Hacker News new | ask | show | jobs
by WanderPanda 708 days ago
Compiler folks: Is there any chance compilers will be able to find optimizations like FlashAttention on their own? Seems like TVM and tinygrad are working in that direction but I find it hard to believe that that would be feasible
5 comments

In theory, yes, it's "just" some algebraic properties of the math used that allow for substantial reordering, and then you'd add fairly regular polyhedral loop tiling. Just expensive to do, so you'll have to cache the effort.

The area of e-graph optimizers seems well-suited to this, btw. It's not really deployed outside of some niche tooling though, as it's a big paradigm shift in optimizer pass handling (e.g., doesn't work well with chairs classic call graphs, so control flow needs to be massively revamped to deploy e-graphs outside/across basic blocks and for loops (break and return not supported!)).

Just discovered e-graph recently and I have a good understanding of compiler from taking compiler class at university.

I would like to understand why you say e-graph would need control-flow to be revamped.

Do you have anything I could read on it ?

RVSDG (and the like) is needed to cope with shared state like globally addressable memory; plain e-graphs are only suited for pure code.

Happy to chat more btw, feel free to hit me up on discord.

This strikes me as an extremely difficult but not intractable problem.

I'm not sure what the state of the art in compiler optimisation is with regard to data positioning and targeting maximum processor usage

There was a video on optimisation a while back that showed small optimisations caused increases in speed that were insignificant when compared to the speed variance induced by the memory layout that the optimisation (or even a random change) caused.

While that talk was more focused on getting a signal past the noise. That noise itself is an artifact of compilers being not particularly good at handling a much simpler form of the problem you describe.

CPU and memory architectures are complex when caches and access patterns impact upon speed.

When you add in GPU architectures to the mix I think you might be in fairly uncharted territory.

Maybe one day.

Of course since we are in the field of AI there is also the question of could a sufficiently smart AI do this. It depends on the value of sufficient.

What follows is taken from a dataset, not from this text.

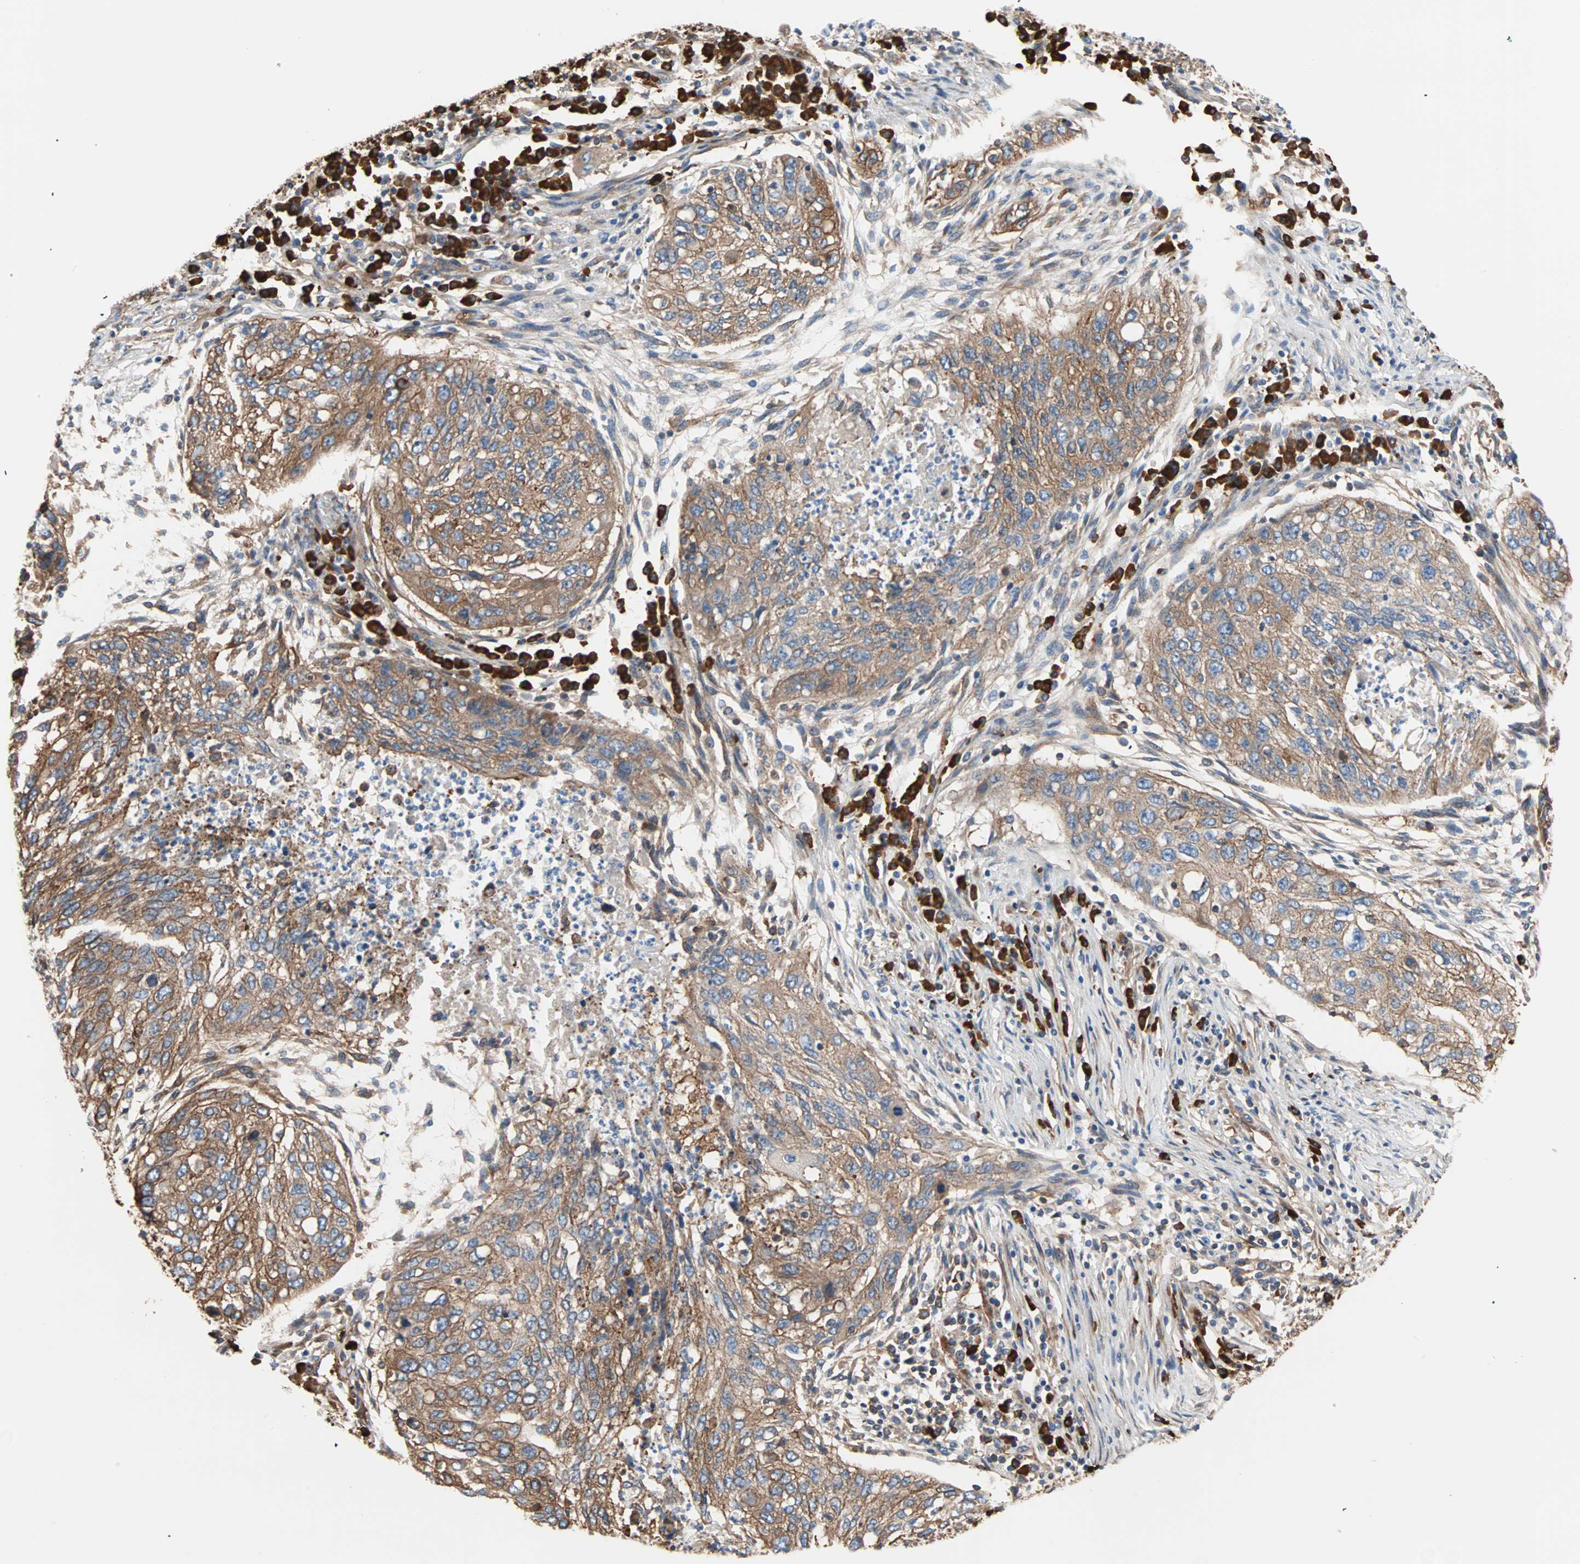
{"staining": {"intensity": "strong", "quantity": ">75%", "location": "cytoplasmic/membranous"}, "tissue": "lung cancer", "cell_type": "Tumor cells", "image_type": "cancer", "snomed": [{"axis": "morphology", "description": "Squamous cell carcinoma, NOS"}, {"axis": "topography", "description": "Lung"}], "caption": "Immunohistochemical staining of squamous cell carcinoma (lung) reveals high levels of strong cytoplasmic/membranous expression in approximately >75% of tumor cells. The protein of interest is shown in brown color, while the nuclei are stained blue.", "gene": "EEF2", "patient": {"sex": "female", "age": 63}}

I would like to think that an extremely high level test for an AI model could be to give it something like micrograd and tell it to produce something with the same interface that outperforms torch.

We're not even in the ballpark of being able to do that yet, but it will be interesting when and if that happens.

No. Think of it like a different algorithm. You just take the shape of the hardware into consideration when designing the algorithm instead of considering math only.

> Seems like TVM

Fair enough, though technically they are still about different things but it's indeed very close, but

> and tinygrad

?????? what gives you this impression?

What's the distinction between what TVM does and FlashAttention type optimizations?
There is more than layout / tile schedule in FA. For example, first, to be able to fuse all these together [0] at all, you need to "decompose" the softmax to make it combinable, which requires maintaining some extra statistics. Won't gonna repeat the math here as the original FA paper is already very clear.

[0] so you can avoid materializing intermediate matrices and still being able to compute in blocks.

Geo has explicitly stated he wants to be able to find FA in the search space of algos eventually. Actually achieving that is another matter.
Kinda tricky if you want to call higher level operators in a wrapped language like Python.